Малышка уже сделала свои первые шаги; вскоре ей предстояло крещение в молитвенном доме, на этот праздник должно было собраться много гостей. А еще на землю пришла весна, забурлили в растениях молодые соки… Сколько работы, сколько воспоминаний!..
Настала ночь: обессиленный Мэтт спал так крепко, словно весь день стреножил коров или вязал снопы. Но он проснулся: что-то разбудило его.
Он лежал на спине на их супружеском ложе и раздумывал, что бы это могло быть, – и вдруг увидел луну: полная и белая, она горела в окне, как снежный костер.
Комната была освещена бледно-голубым светом. Еще секунда – и он заметил, что Фины рядом с ним нет. Протянув руку, он обнаружил, что простыни с ее стороны постели уже остыли.
В эту ночь няня не сидела с ребенком. Дочь лежит в колыбельке в углу – сейчас она проснется и заблеет, как ягненок, – так говорила Фина, – а Фины не окажется рядом. Мэтт сел на кровати и посмотрел на колыбель: она была пуста, так же пуста, как кровать, – пуста, словно ребенка украли.

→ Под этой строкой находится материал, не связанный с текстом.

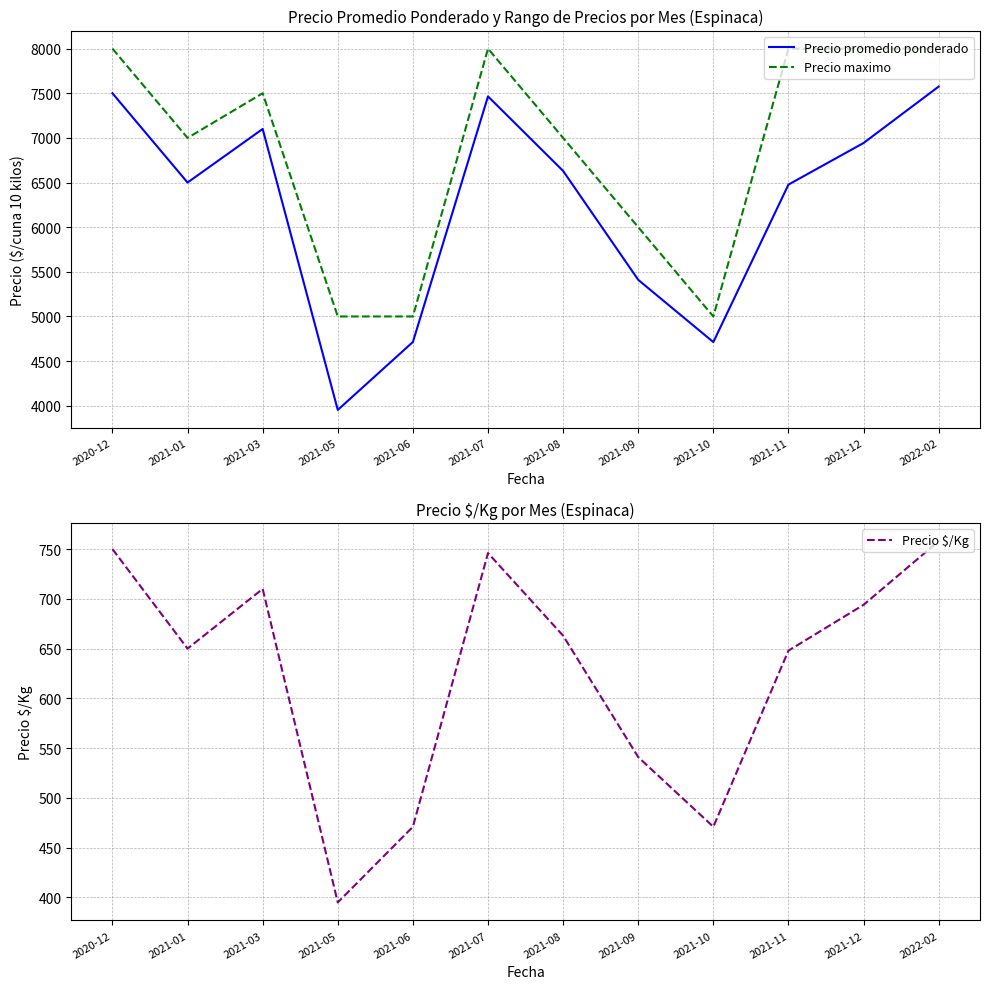

The Precio maximo series shows 8000 at 2021-07. True or false?

True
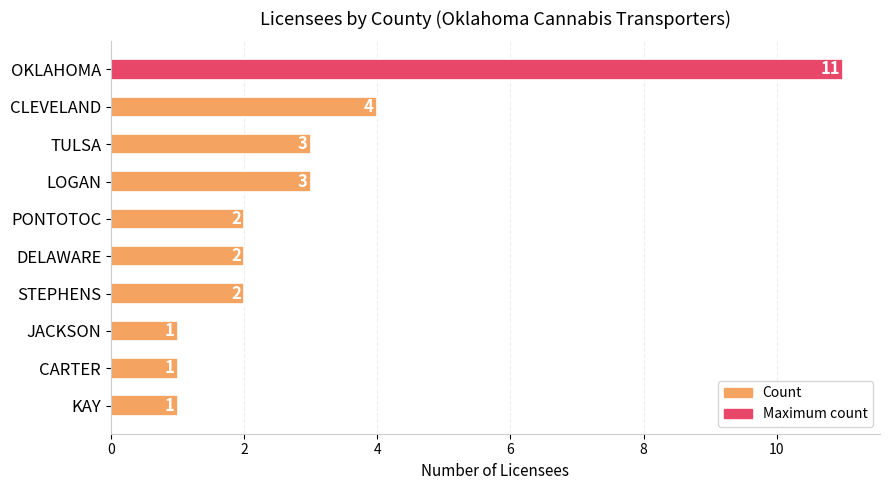

What position from the top is CLEVELAND?

2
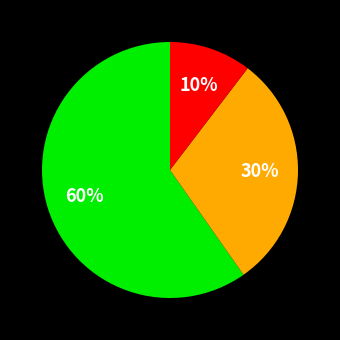

Is there a majority slice in this chart?

Yes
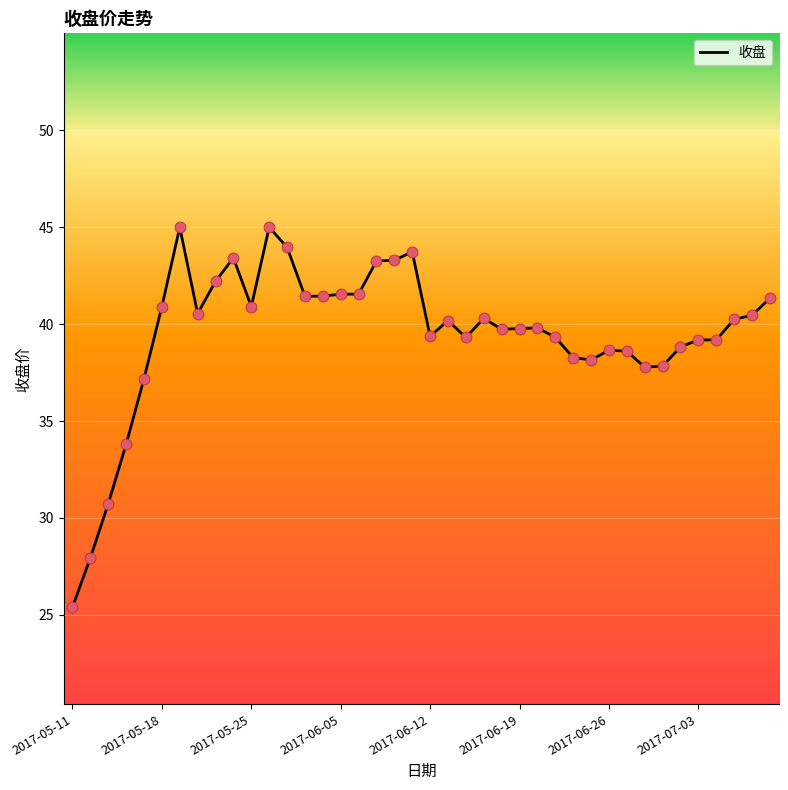

What is the difference between the maximum and minimum values?

19.6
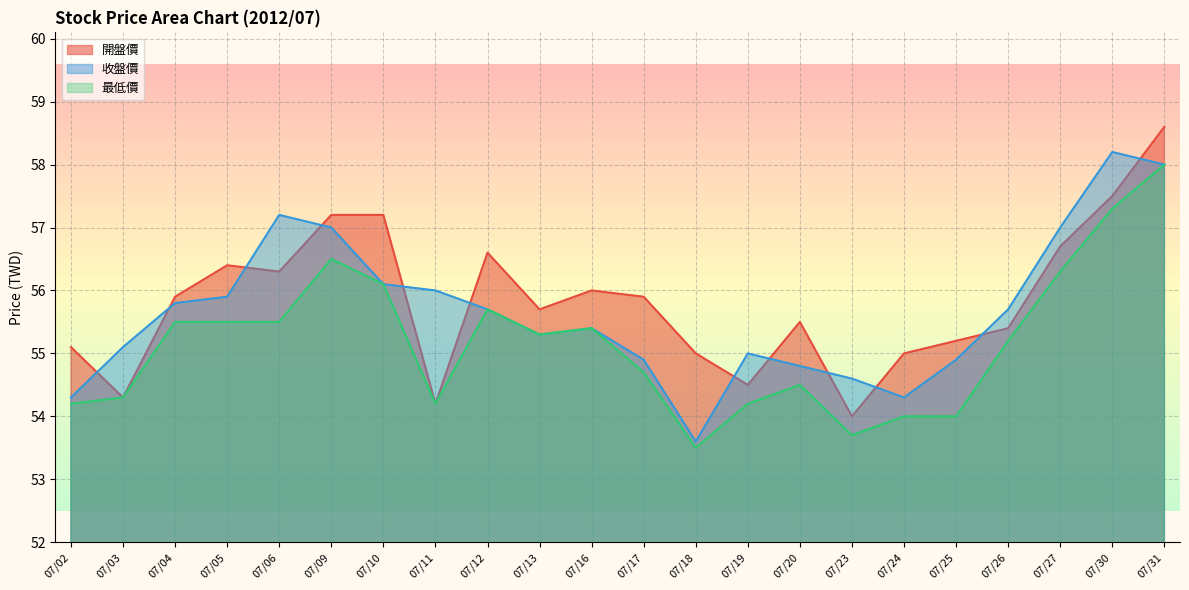

Which series has the largest range (max minus min)?

開盤價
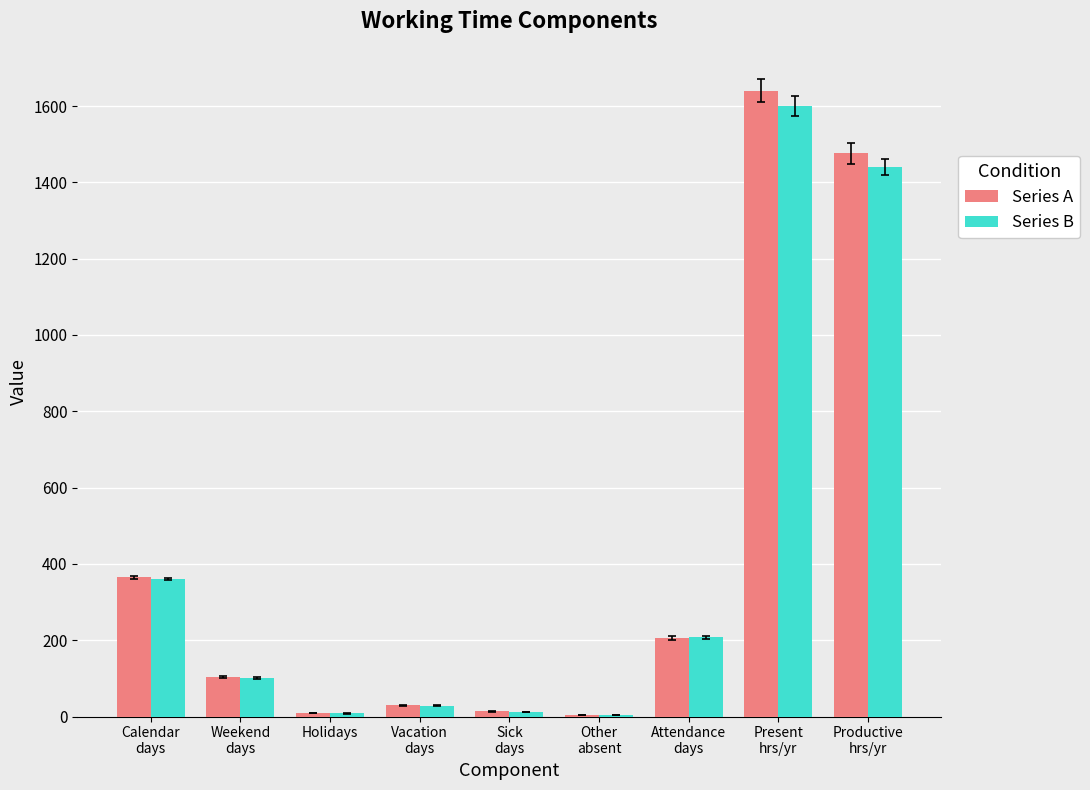

What is the sum of all Series B values?

3760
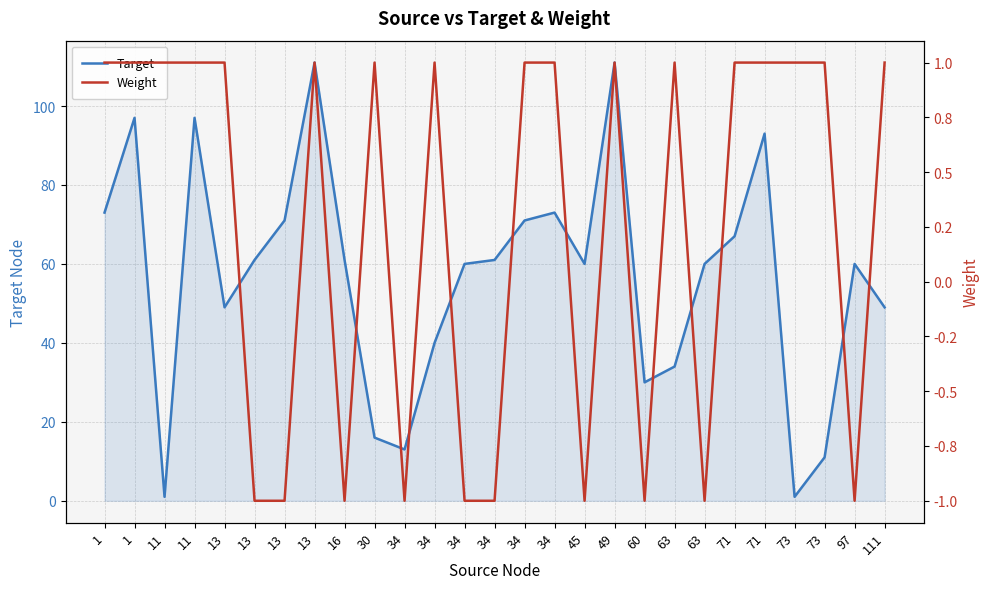

Between 63 and 71, which series saw the biggest shift?

Target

Если раньше дочь ничего для него не значила, то теперь он вдруг понял, как она ему дорога.
Окрестить ее должны были именем Эмми.
Мэтт крикнул: «Эмми! Эмми!» – и откинул одеяло. Он бросился в маленькую комнату, где ночевала няня, когда там ставили колыбель, но там не было ни няньки, ни Фины, ни ребенка. Он так и предполагал.
Мэтт второпях оделся, натянул сапоги. Пробежал по комнатам. Никого не было ни в доме, ни в конюшне. Он оседлал лошадь и галопом поскакал прямо через поля, топча молодые посевы.
Он вдруг понял – Фина, жена его, сбежала.
В висках пульсировала кровь, перед глазами стояла лишь одна ужасная картина. Ему пришла в голову фраза из старой священной книги: «И пелена спала с глаз моих».